Why Waiting for Lower Interest Rates Might Cost You More in the Long Run
If you’ve been waiting for mortgage rates to drop back down to 4% before buying a home, you may want to reconsider that strategy. Let’s break down why acting now might actually make more financial sense than continuing to wait.
The Market Then vs. Now
Let’s rewind about six months. Back then, a $450,000 home might have received multiple offers—often driving the final sale price up to around $500,000. With a 4.5% interest rate and 10% down, your monthly mortgage payment would’ve been just over $3,000.
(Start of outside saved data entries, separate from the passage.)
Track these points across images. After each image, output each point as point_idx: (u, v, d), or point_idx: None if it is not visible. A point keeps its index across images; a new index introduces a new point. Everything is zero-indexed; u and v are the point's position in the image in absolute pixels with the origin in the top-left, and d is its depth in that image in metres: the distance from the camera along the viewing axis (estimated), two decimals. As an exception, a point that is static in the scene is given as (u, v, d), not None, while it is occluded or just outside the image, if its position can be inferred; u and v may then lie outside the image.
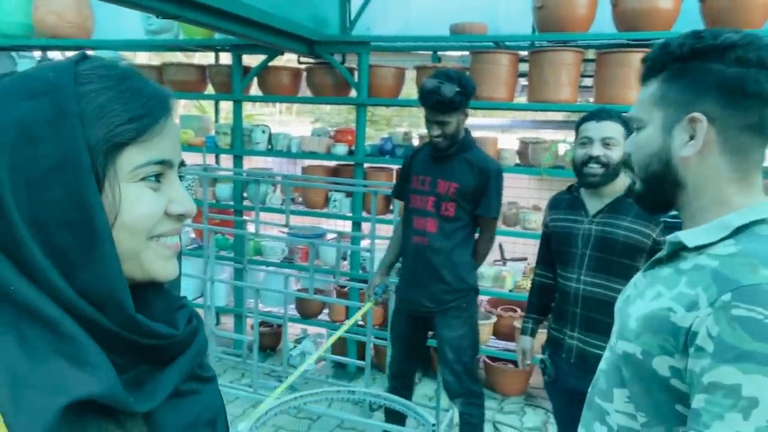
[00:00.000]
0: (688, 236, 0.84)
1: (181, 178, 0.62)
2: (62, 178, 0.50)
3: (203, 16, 2.50)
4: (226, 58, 4.26)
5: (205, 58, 4.52)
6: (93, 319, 0.51)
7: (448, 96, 2.16)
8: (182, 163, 0.62)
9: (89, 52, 0.59)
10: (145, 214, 0.56)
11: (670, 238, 0.87)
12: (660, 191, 0.89)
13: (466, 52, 3.70)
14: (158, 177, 0.58)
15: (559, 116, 4.80)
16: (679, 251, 0.86)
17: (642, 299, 0.87)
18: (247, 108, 6.45)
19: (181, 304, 0.64)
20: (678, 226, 0.94)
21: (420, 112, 2.57)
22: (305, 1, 3.40)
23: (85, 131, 0.52)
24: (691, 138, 0.83)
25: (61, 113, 0.51)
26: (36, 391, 0.47)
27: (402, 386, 2.55)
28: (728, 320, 0.71)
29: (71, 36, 3.96)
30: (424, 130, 4.25)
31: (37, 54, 4.56)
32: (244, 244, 3.72)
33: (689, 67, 0.83)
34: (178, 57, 5.10)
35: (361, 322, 3.69)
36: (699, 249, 0.82)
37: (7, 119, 0.51)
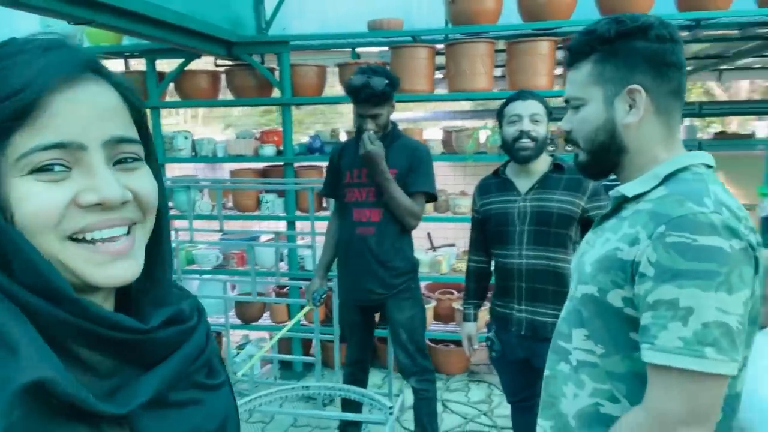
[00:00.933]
0: (627, 189, 0.97)
1: (125, 161, 0.52)
2: None
3: (119, 21, 2.41)
4: (137, 64, 4.10)
5: (115, 66, 4.31)
6: (47, 311, 0.46)
7: (378, 89, 2.24)
8: (121, 140, 0.51)
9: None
10: (34, 211, 0.47)
11: (612, 193, 1.01)
12: (606, 159, 1.02)
13: (385, 48, 3.80)
14: (64, 165, 0.48)
15: (477, 105, 5.04)
16: (621, 204, 1.00)
17: (593, 248, 1.00)
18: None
19: (170, 302, 0.57)
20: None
21: (333, 112, 2.62)
22: (220, 3, 3.35)
23: None
24: (631, 107, 0.97)
25: None
26: None
27: (360, 371, 2.61)
28: (664, 247, 0.84)
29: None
30: (348, 126, 4.31)
31: None
32: (174, 254, 3.61)
33: (617, 48, 0.96)
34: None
35: (304, 322, 3.71)
36: (636, 198, 0.96)
37: None
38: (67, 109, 0.48)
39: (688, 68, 6.29)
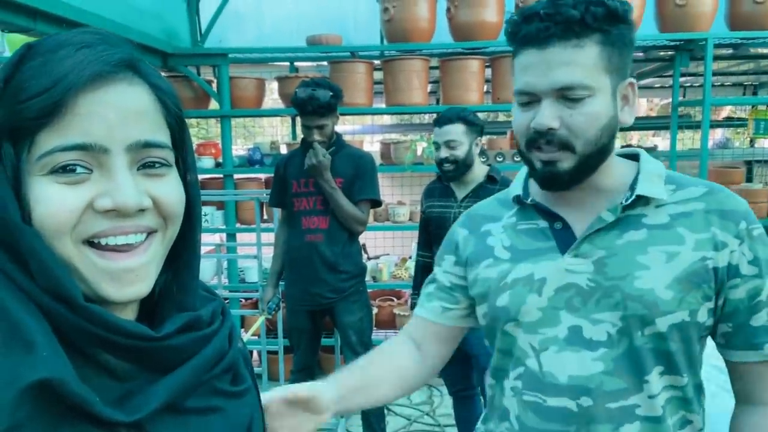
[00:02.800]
0: (649, 190, 0.83)
1: (151, 166, 0.50)
2: None
3: (57, 29, 2.35)
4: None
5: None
6: (61, 314, 0.46)
7: (324, 101, 2.34)
8: (148, 144, 0.49)
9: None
10: (49, 212, 0.46)
11: (626, 199, 0.83)
12: (594, 165, 0.83)
13: (324, 63, 3.89)
14: (85, 167, 0.47)
15: (414, 119, 5.23)
16: (627, 215, 0.84)
17: (650, 269, 0.81)
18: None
19: (193, 307, 0.55)
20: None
21: (256, 128, 2.62)
22: (154, 14, 3.31)
23: None
24: (624, 104, 0.84)
25: None
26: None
27: (308, 376, 2.65)
28: (756, 242, 0.81)
29: None
30: (287, 139, 4.34)
31: None
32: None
33: (620, 32, 0.80)
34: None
35: (243, 334, 3.68)
36: (648, 202, 0.84)
37: None
38: (92, 109, 0.46)
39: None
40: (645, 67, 4.32)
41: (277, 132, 6.73)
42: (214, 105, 3.68)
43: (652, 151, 5.83)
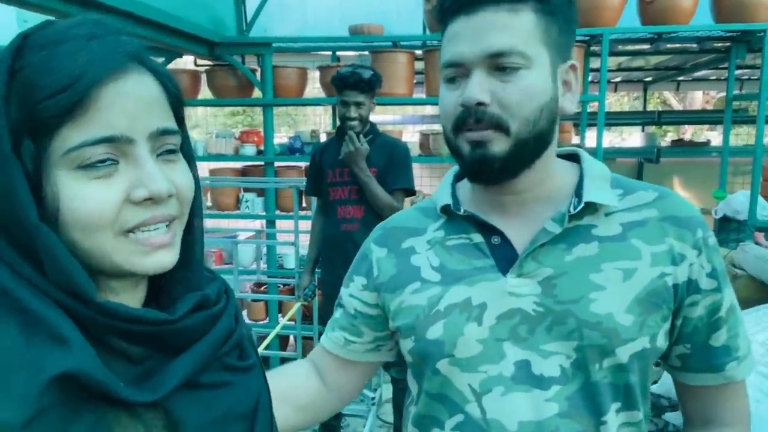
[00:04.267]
0: (597, 196, 0.72)
1: (168, 152, 0.52)
2: None
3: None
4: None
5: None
6: (76, 308, 0.47)
7: (366, 77, 2.38)
8: (165, 132, 0.51)
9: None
10: (88, 211, 0.47)
11: (573, 207, 0.72)
12: (531, 154, 0.71)
13: (365, 52, 3.90)
14: (114, 158, 0.48)
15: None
16: (573, 225, 0.72)
17: (606, 290, 0.69)
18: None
19: (198, 286, 0.57)
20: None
21: (300, 116, 2.65)
22: (202, 4, 3.38)
23: (9, 114, 0.45)
24: (564, 88, 0.73)
25: None
26: (19, 373, 0.43)
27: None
28: (713, 252, 0.72)
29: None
30: (327, 128, 4.38)
31: None
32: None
33: (562, 2, 0.71)
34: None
35: (281, 320, 3.76)
36: (596, 210, 0.73)
37: None
38: (114, 102, 0.47)
39: (648, 79, 6.67)
40: (700, 59, 4.15)
41: (321, 121, 6.80)
42: (257, 94, 3.74)
43: (704, 146, 5.60)
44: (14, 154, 0.46)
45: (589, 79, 4.26)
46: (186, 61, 3.91)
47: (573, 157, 0.81)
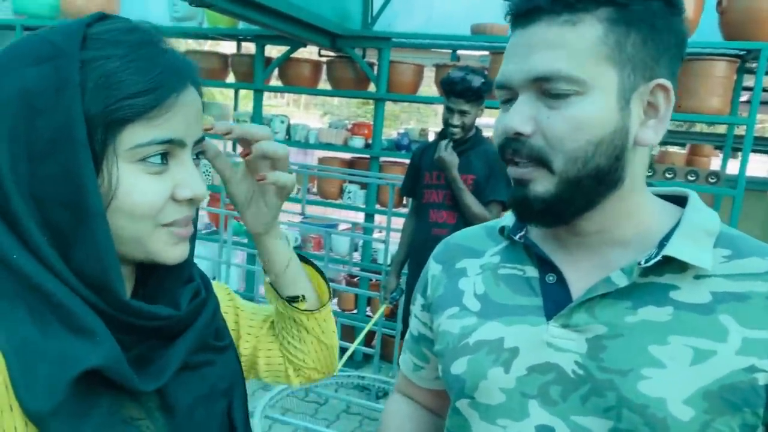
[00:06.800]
0: (682, 252, 0.57)
1: (198, 157, 0.58)
2: (58, 152, 0.48)
3: (235, 6, 2.58)
4: (248, 47, 4.33)
5: (228, 47, 4.60)
6: (88, 300, 0.50)
7: (474, 85, 2.26)
8: (201, 140, 0.57)
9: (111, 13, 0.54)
10: (143, 202, 0.51)
11: (646, 259, 0.59)
12: (589, 196, 0.60)
13: (485, 52, 3.77)
14: (165, 157, 0.53)
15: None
16: (641, 282, 0.60)
17: (666, 369, 0.56)
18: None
19: (190, 277, 0.61)
20: None
21: (426, 111, 2.61)
22: (330, -5, 3.47)
23: (85, 103, 0.48)
24: (647, 114, 0.60)
25: (63, 82, 0.47)
26: (46, 363, 0.46)
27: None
28: None
29: (97, 19, 4.05)
30: (437, 127, 4.31)
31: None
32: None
33: (654, 8, 0.58)
34: (201, 45, 5.18)
35: (368, 313, 3.79)
36: (684, 269, 0.59)
37: (10, 87, 0.48)
38: (181, 110, 0.52)
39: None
40: None
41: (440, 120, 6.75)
42: (373, 88, 3.77)
43: None
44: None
45: (742, 98, 3.75)
46: (311, 51, 4.04)
47: (681, 201, 0.66)
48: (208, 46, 5.25)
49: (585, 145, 0.57)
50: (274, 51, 3.96)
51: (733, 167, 3.38)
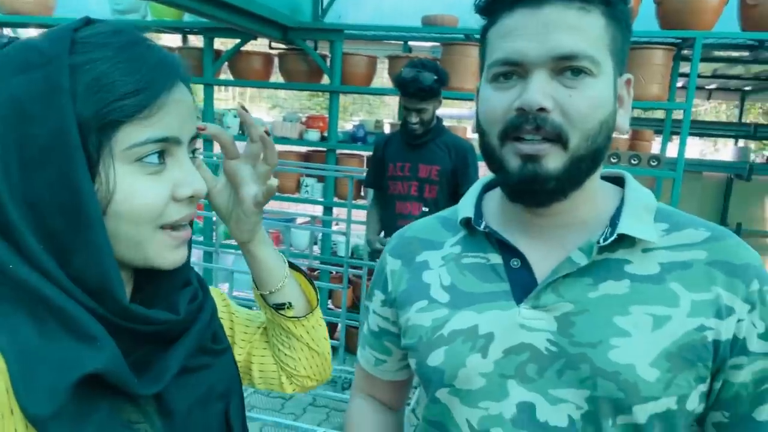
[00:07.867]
0: (633, 228, 0.63)
1: (194, 154, 0.58)
2: (53, 158, 0.47)
3: (184, -1, 2.51)
4: (194, 40, 4.22)
5: (172, 40, 4.46)
6: (87, 305, 0.49)
7: (427, 84, 2.28)
8: (195, 137, 0.57)
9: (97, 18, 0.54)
10: (143, 204, 0.51)
11: (603, 238, 0.63)
12: (584, 174, 0.63)
13: (437, 44, 3.81)
14: (162, 155, 0.52)
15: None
16: (602, 258, 0.64)
17: (631, 337, 0.61)
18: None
19: (187, 281, 0.61)
20: None
21: (376, 102, 2.64)
22: (280, -13, 3.42)
23: (76, 107, 0.48)
24: (618, 104, 0.65)
25: (53, 88, 0.47)
26: (47, 367, 0.46)
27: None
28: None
29: (30, 13, 3.85)
30: (392, 119, 4.35)
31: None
32: (212, 228, 3.73)
33: (623, 9, 0.63)
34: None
35: (330, 306, 3.79)
36: (633, 244, 0.64)
37: (0, 95, 0.48)
38: (173, 107, 0.52)
39: (747, 88, 6.13)
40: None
41: (395, 111, 6.79)
42: (327, 80, 3.75)
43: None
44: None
45: (678, 84, 3.96)
46: (261, 44, 3.98)
47: (618, 181, 0.71)
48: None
49: (597, 125, 0.61)
50: (220, 44, 3.87)
51: (671, 150, 3.56)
Fast forward to today. With less demand in the housing market, that same home could now be listed for $450,000—and you might even be able to negotiate down to $425,000. Yes, today’s interest rate is around 6.5%, but with 10% down, your monthly payment still comes out to a little over $3,000—only about a $20 difference from six months ago.
Why This Matters
Even though rates are higher right now, home prices have adjusted. The drop in competition gives buyers more room to negotiate, ask for seller concessions, and even request a rate buydown to help lower monthly payments.
In other words, while everyone else is waiting for that “perfect” interest rate, you could be securing a great home at a lower purchase price—with fewer bidding wars and more favorable terms.
The Bottom Line
If interest rates are the only thing holding you back, it might be time to rethink your approach. Real estate is about timing and opportunity—and right now, buyers have both on their side.